Take a map of your home town and transfer it (or parts of it) into a fantasy/sci-fi/whatever setting. Think about some relevant or prominent features and try to figure out what those things would be in an other world or time.

Does this sound like fun to you?  :Wink:

----------


## Rubikia

This sounds interesting ! 
I know this might seem weird, but in my dreams, my hometown appears quite a lot (some how in a consistant fashion) but is reasonably different from how it is in real life. I've always intended to actaully make a map of it just to make a record of how it looks, maybe some kind of alt-world type thing  :Very Happy:

----------


## Voolf

Yes!
I am thinking about it from time to time. I definately want to map my hometown or at least part of it. I will do it someday, even it it is not a challange  :Smile:

----------


## RenflowerGrapx

I live in a rural area at the feet of famous hills of the region. it is a place for wine and small rivers. I don't like draw hills, it might be an excuse to apply  :Razz:

----------


## aeshnidae

I was literally coming to this forum to suggest a home town (interpreted however you want) map!  :Laughing:

----------


## Jerron

> I was literally coming to this forum to suggest a home town (interpreted however you want) map!

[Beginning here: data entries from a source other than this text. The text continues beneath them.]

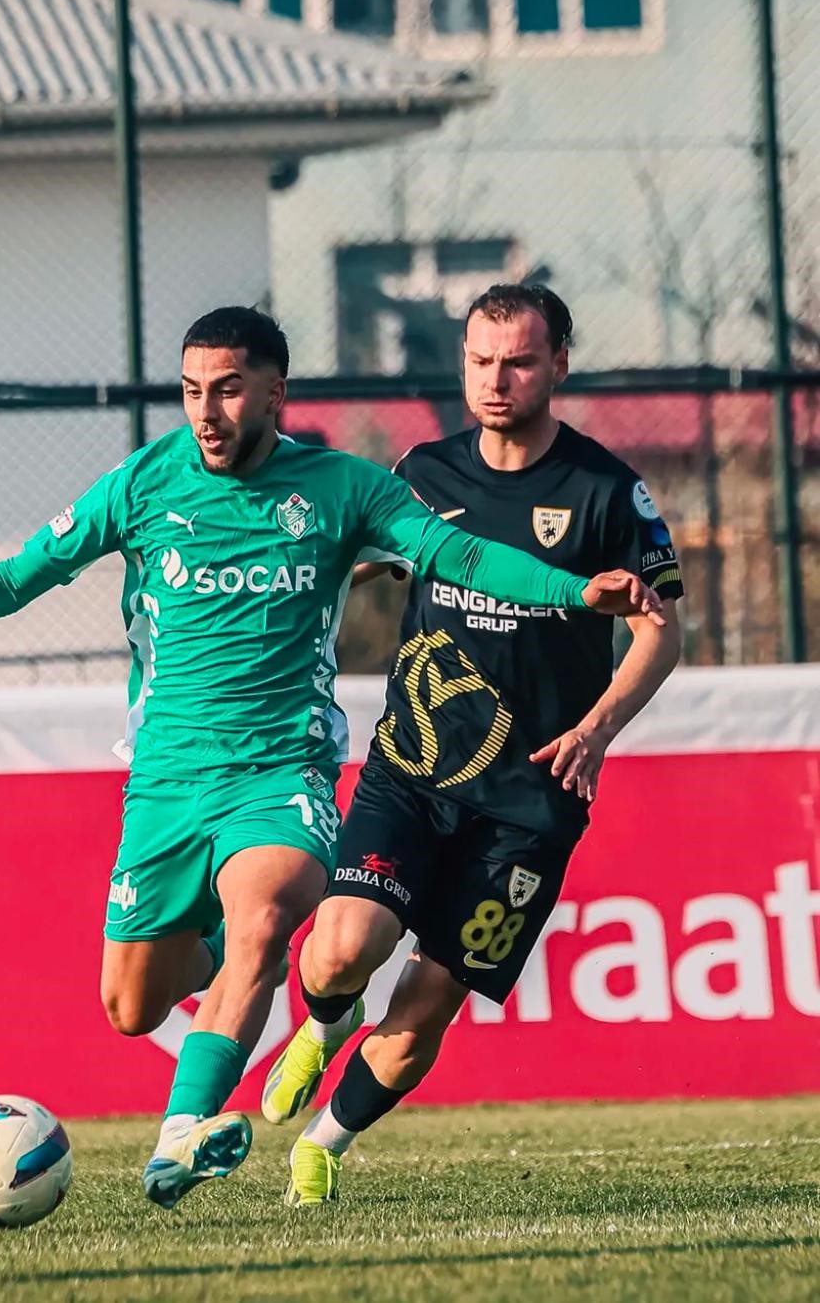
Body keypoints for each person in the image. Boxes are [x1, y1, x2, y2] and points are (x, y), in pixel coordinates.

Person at [0, 305, 664, 1210]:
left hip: (283, 772)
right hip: (164, 781)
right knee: (131, 1009)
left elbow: (458, 553)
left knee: (270, 918)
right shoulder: (143, 484)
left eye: (230, 389)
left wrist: (573, 590)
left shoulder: (344, 488)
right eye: (194, 389)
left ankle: (179, 1140)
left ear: (276, 394)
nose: (206, 410)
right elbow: (15, 579)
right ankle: (223, 966)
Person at [261, 284, 684, 1206]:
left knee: (424, 1010)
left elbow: (663, 632)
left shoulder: (608, 492)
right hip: (413, 766)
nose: (498, 379)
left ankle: (325, 1145)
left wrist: (596, 729)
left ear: (559, 365)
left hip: (532, 803)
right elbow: (345, 563)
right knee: (338, 952)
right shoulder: (423, 471)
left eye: (521, 361)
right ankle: (324, 1025)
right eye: (482, 361)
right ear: (463, 363)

Well... two simple minds make one genious thought.  :Wink:

----------


## Adfor

I had a suggestion just the other day about doing just this idea for my home town, since it was voted number 1 cutest town in America at one point (no joke). Prints of it could easily sell at the festival they throw every year in October. I may just have to do this!

----------


## Tiana

> This sounds interesting ! 
> I know this might seem weird, but in my dreams, my hometown appears quite a lot (some how in a consistant fashion) but is reasonably different from how it is in real life. I've always intended to actaully make a map of it just to make a record of how it looks, maybe some kind of alt-world type thing


Ditto, though I haven't thought of mapping it, I just bemuse myself with the notion that I exist concurrently in an alternative Winnipeg, or that I'm remembering a past life home city and just assigning it to Winnipeg because I live here now. I might participate in this challenge, though I've already got a fantasy version of a section of Winnipeg in my portfolio.

----------